I don't think it really is your mistake, I agree with Frerich that as well as being against my personal style guide to do this at all, if you do it and don't document then that's a documentation bug in any reasonable style guide.
It's absolutely essential that the required lifetime of by-reference function parameters is documented, if it's anything other than "at least as long as the function call". It's something that docs are often lax about, and needs to be done properly to avoid errors.
Even in garbage-collected languages, where lifetime itself is automatically handled and so tends to get neglected, it matters whether or not you can change or re-use your object without changing the behavior of some other object that you passed it to method of, some time in the past. So functions should document whether they retain an alias to their arguments in any language that lacks referential transparency.

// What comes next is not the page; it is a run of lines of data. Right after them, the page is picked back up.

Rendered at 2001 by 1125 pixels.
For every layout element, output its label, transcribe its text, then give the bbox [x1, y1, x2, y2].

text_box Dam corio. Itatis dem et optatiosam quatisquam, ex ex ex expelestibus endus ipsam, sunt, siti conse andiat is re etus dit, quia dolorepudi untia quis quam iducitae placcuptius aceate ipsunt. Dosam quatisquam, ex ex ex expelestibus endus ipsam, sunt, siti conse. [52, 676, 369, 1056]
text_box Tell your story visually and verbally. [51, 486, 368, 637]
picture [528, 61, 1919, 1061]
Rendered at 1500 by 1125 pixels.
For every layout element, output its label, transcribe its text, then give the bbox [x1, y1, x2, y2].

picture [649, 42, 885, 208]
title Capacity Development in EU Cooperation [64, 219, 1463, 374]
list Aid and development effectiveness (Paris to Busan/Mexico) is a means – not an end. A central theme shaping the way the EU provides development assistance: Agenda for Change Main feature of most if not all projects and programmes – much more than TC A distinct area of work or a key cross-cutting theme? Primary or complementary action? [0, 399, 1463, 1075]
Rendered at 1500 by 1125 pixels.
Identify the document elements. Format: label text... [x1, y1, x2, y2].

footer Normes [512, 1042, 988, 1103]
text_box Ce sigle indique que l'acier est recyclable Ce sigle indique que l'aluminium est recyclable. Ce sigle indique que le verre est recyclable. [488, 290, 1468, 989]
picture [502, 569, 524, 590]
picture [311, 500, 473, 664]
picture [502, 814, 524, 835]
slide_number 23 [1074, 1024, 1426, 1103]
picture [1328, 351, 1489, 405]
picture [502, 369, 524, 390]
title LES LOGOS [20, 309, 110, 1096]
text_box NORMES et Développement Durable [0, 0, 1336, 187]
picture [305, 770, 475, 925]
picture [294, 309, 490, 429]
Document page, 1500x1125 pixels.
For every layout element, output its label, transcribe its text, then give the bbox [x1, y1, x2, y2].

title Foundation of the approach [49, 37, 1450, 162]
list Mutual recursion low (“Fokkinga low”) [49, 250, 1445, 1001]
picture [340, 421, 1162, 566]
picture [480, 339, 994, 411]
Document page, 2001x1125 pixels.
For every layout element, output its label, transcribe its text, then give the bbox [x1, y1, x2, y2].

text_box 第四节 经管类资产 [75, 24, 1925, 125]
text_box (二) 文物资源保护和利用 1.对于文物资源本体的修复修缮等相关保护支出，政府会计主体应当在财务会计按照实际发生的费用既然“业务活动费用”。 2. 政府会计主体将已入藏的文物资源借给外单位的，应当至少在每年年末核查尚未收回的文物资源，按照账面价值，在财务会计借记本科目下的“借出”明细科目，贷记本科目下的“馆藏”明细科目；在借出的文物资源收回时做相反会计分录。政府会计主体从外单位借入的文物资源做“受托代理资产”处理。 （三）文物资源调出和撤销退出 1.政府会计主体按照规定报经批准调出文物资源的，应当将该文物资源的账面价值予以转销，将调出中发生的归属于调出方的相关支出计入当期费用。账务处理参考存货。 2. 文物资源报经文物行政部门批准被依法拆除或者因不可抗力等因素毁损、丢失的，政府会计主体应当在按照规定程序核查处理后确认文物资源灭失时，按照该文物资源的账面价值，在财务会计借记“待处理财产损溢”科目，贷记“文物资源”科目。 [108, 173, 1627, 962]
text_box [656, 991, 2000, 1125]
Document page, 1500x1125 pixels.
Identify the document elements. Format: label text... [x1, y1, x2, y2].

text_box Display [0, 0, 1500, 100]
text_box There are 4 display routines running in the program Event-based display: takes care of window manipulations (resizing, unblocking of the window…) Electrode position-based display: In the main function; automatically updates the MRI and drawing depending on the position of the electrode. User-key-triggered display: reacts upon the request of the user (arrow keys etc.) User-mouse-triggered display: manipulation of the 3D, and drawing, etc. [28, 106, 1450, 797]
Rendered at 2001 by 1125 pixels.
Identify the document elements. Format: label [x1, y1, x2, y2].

Especially so in C++ where object lifetime is the caller's problem.
Unfortunately the only mechanism to actually ensure that your function cannot retain a reference is to pass by value, which has a performance cost. If you can invent a language that allows aliasing normally, but also has a C-style restrict property that is enforced at compile-time, const-style, to prevent functions from squirreling away references to their arguments, then good luck and sign me up.
As others said, the boost::tokenizer example is the result of either a bug in the tokenizer or a warning missing from the documentation.
To generally answer the question, I found the following priority list useful. If you can't choose an option for some reason, you go to the next item.
Pass by value (copyable at an acceptable cost and don't need to change original object)
Pass by const reference (don't need to change original object)
Pass by reference (need to change original object)
Pass by shared_ptr (the lifetime of the object is managed by something else, this also clearly shows the intention to keep the reference)
Pass by raw pointer (you got an address to cast to, or you can't use a smart pointer for some reason)
Also, if your reasoning to choose the next item from the list is "performance", then sit down and measure the difference. In my experience, most people (especially with Java or C# backgrounds) tend to over-estimate the cost of passing an object by value (and under-estimate the cost of dereferencing). Passing by value is the safest option (it will not cause any surprises outside the object or function, not even in another thread), don't give up that huge advantage easily.
A lot of time it will depend on context, for example if it's a functor which will be called in a for_each or similar, then you will often store a reference or a pointer within your functor to an object you expect will have a lifetime beyond your functor.
If it is a general use class then you have to consider how people are going to use it.
If you are writing a tokenizer, you need to consider that copying what you are tokenizing over might be expensive, however you also need to consider that if you are writing a boost library you are writing it for the general public who will use it in a multi-purpose way.
Storing a const char * would be better than a std::string const& here. If the user has a std::string then the const char * will remain valid as long as they don't modify their string, and they probably won't. If they have a const char * or something that holds an array of chars and passes it in, it will copy it anyway to create the std::string const & and you are in great danger of the fact that it won't live past your constructor.
Of course, with a const char * you can't use all the lovely std::basic_string functions in your implementation.
There is an option to take, as parameter, a std::string& (not const reference) which should guarantee (with a compliant compiler) that nobody will pass in a temporary, but you will be able to document that you don't actually change it, and the rationale behind your seemingly not const-correct code. Note, I have used this trick once in my code too. And you can happily use string's find functions. (As well as, if you wish, taking basic_string rather than string so you can tokenize wide character strings too).